• **Aim of the task**: Copy the records without any change, from their beginning through the line that contains "Utilizamos Cookies propias".
------ Available data
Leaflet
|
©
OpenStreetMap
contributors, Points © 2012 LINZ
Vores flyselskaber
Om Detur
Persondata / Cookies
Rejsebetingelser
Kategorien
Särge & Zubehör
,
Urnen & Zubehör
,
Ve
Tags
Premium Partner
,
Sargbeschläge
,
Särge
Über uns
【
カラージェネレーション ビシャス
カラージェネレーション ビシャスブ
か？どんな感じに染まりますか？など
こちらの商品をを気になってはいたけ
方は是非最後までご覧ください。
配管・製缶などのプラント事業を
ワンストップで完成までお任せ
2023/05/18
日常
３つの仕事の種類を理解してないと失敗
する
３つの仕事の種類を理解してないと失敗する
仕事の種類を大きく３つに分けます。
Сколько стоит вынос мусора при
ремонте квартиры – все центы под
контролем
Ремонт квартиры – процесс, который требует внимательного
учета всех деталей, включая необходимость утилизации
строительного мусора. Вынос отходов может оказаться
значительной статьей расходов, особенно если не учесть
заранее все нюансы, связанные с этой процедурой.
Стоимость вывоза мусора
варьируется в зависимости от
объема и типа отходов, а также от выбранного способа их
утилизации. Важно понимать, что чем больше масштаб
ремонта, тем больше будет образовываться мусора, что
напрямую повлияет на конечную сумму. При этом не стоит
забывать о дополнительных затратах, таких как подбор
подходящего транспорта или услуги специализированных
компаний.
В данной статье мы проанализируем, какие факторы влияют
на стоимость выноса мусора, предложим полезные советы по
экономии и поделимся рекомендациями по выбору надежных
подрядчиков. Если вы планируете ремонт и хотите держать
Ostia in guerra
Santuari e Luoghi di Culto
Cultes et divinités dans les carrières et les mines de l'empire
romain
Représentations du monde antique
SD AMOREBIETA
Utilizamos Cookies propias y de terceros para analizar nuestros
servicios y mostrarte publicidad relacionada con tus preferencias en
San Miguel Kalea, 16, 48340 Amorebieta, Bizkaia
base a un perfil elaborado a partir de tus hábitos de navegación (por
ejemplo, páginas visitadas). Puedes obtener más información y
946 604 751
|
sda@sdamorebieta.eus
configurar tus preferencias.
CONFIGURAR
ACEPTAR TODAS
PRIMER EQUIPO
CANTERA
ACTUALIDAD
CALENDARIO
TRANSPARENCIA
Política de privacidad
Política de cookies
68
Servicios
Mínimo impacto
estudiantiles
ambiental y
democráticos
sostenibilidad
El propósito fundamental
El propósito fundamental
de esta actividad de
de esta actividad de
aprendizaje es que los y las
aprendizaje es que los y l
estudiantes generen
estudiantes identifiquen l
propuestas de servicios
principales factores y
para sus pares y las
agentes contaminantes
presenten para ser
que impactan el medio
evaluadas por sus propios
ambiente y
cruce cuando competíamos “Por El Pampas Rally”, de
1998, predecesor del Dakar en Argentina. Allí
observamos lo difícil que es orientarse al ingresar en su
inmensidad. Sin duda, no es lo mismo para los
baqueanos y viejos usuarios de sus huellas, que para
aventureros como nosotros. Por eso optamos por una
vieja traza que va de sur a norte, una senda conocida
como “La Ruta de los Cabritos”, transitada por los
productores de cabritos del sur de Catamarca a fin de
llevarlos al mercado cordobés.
------------
• **Answer**:
Leaflet
|
©
OpenStreetMap
contributors, Points © 2012 LINZ
Vores flyselskaber
Om Detur
Persondata / Cookies
Rejsebetingelser
Kategorien
Särge & Zubehör
,
Urnen & Zubehör
,
Ve
Tags
Premium Partner
,
Sargbeschläge
,
Särge
Über uns
【
カラージェネレーション ビシャス
カラージェネレーション ビシャスブ
か？どんな感じに染まりますか？など
こちらの商品をを気になってはいたけ
方は是非最後までご覧ください。
配管・製缶などのプラント事業を
ワンストップで完成までお任せ
2023/05/18
日常
３つの仕事の種類を理解してないと失敗
する
３つの仕事の種類を理解してないと失敗する
仕事の種類を大きく３つに分けます。
Сколько стоит вынос мусора при
ремонте квартиры – все центы под
контролем
Ремонт квартиры – процесс, который требует внимательного
учета всех деталей, включая необходимость утилизации
строительного мусора. Вынос отходов может оказаться
значительной статьей расходов, особенно если не учесть
заранее все нюансы, связанные с этой процедурой.
Стоимость вывоза мусора
варьируется в зависимости от
объема и типа отходов, а также от выбранного способа их
утилизации. Важно понимать, что чем больше масштаб
ремонта, тем больше будет образовываться мусора, что
напрямую повлияет на конечную сумму. При этом не стоит
забывать о дополнительных затратах, таких как подбор
подходящего транспорта или услуги специализированных
компаний.
В данной статье мы проанализируем, какие факторы влияют
на стоимость выноса мусора, предложим полезные советы по
экономии и поделимся рекомендациями по выбору надежных
подрядчиков. Если вы планируете ремонт и хотите держать
Ostia in guerra
Santuari e Luoghi di Culto
Cultes et divinités dans les carrières et les mines de l'empire
romain
Représentations du monde antique
SD AMOREBIETA
Utilizamos Cookies propias y de terceros para analizar nuestros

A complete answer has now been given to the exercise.